Overall, the amendments adopted at this first reading favoured strict
drug evaluation, transparent decision-making, independent information
for the public, and the vital interests of patients and health professionals
alike.
Three items in the voted amendments are not welcome: excessive data
protection will hinder development of generic medicines; compassionate
use of drugs for patients lacking vital treatments will be too dependent
on individual company strategies; and rejection of the concept of
"added therapeutic value" will have major consequences
on health budgets.
Health ministers of European Member States must be encouraged to
amend these three points in order to confirm the public health orientation
of the Directive and Regulation on human medications all along the
co-decision procedure.
Public health put forward
Clinical trials: more ethical, and more
in line with daily practice
Marketing authorisation procedures: no extra
flexibility for drug companies
Analysis of scientific data: an incompressible
period
Conditional marketing authorisation:
greater clarity
Five-yearly re-evaluation: obligatory
and comparative
Pharmacovigilance: reinforced,
and made public
Transparency and data access: major
progress
Functioning of the European Medicines Evaluation
Agency (EMEA): more independent and more transparent
More information, and no direct-to-consumer
advertising
International non proprietary names (INN)
Miscellaneous
Marketing of generic medicines is delayed
Data protection strengthened
Added therapeutic value is not taken into
account
Compassionate use: no guarantee
An outstanding question: EMEA affiliation
Public health put
forward
The voting reflected clear understanding of the underlying public
health stakes, as illustrated by the first Recital to be adopted,
namely that "medicinal products are not commodities like other
goods" (Directive: amendment 1).
Clinical trials:
more ethical, and more in line with daily practice. Several
of the amendments adopted in Strasbourg aim to guarantee:
-that clinical trials of new drugs follow internationally accepted
ethical principles;
-that clinical trials should include women and children when the
drug is developed for use by these population groups;
-that long-term clinical trials be conducted when a drug is designed
to treat a chronic disorder;
-that clinical trials can be conducted in developing countries only
if the local populations will be the first to benefit;
-that clinical trial protocols be mentioned in Summaries of Product
Characteristics.
Directive: amendments 5, 29, 32 ,71, 135, 136, 176, 189.
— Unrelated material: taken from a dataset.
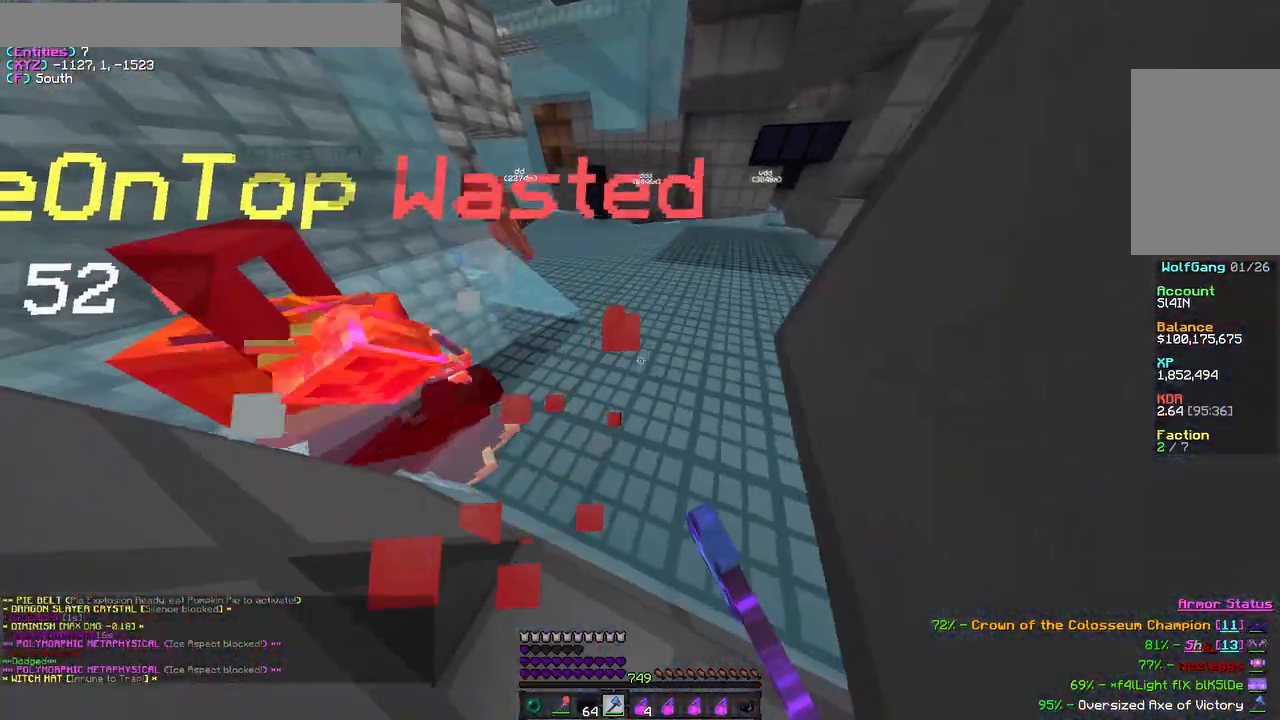
{"keys": ["d", "s"], "mouse": ["left"], "events": [[100, "mouse_left", "down"], [350, "s", "down"], [400, "a", "up"], [417, "d", "down"]]}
Règlement: amendments 4, 5, 6, 10, 24, 25, 147.
Marketing authorisation
procedures: no extra flexibility for drug companies. When
the drafts were examined and voted on by the Parliament ENVI Committee,
drug companies pleaded for a 'competition' between the centralised
and mutual recognition procedures, because the latter gives them
more 'flexibility'.
In the event, the industry-supported amendments were rejected during
the plenary session, and the centralised procedure was adopted for
all new substances (as recommended in the European Commission's
initial proposals). However, the fees relating to the application
procedure will be adapted to the financial means of small and medium-sized
enterprises. Systematic use of the centralised procedure for new
substances could improve harmonisation of evaluations and expert
activities, and lead to greater transparency.
As regards the mutual recognition procedure, an amendment was adopted
stating that the Rules of Procedure of the coordination group (Mutual
Recognition Facilitation Group) (which are currently anything but
transparent) must be made public. Other amendments require greater
transparency from national medicines agencies participating in the
mutual recognition procedure (see below: Transparency and Data Access).
Directive: amendment 61.
Regulation: amendments 1, 129, 130.
Analysis of scientific
data: an incompressible period. The adopted amendments mean
that the time allowed to examine marketing applications through
the centralised procedure will remain 210 days, as at present. It
can be shortened to 150 days by national medicines agencies (for
applications not concerning new substances), but the amendments
specify that, in both cases, a minimum of 80 days must be devoted
to the analysis of scientific data and to the writing of the evaluation
report. The only periods to be shortened are those provided for
administrative purposes (communication of opinions, and preparation
of documents and decisions).
Another amendment states that marketing authorisation committees
can set a fixed deadline for companies to answer queries on their
applications (presently companies are free to extend these periods).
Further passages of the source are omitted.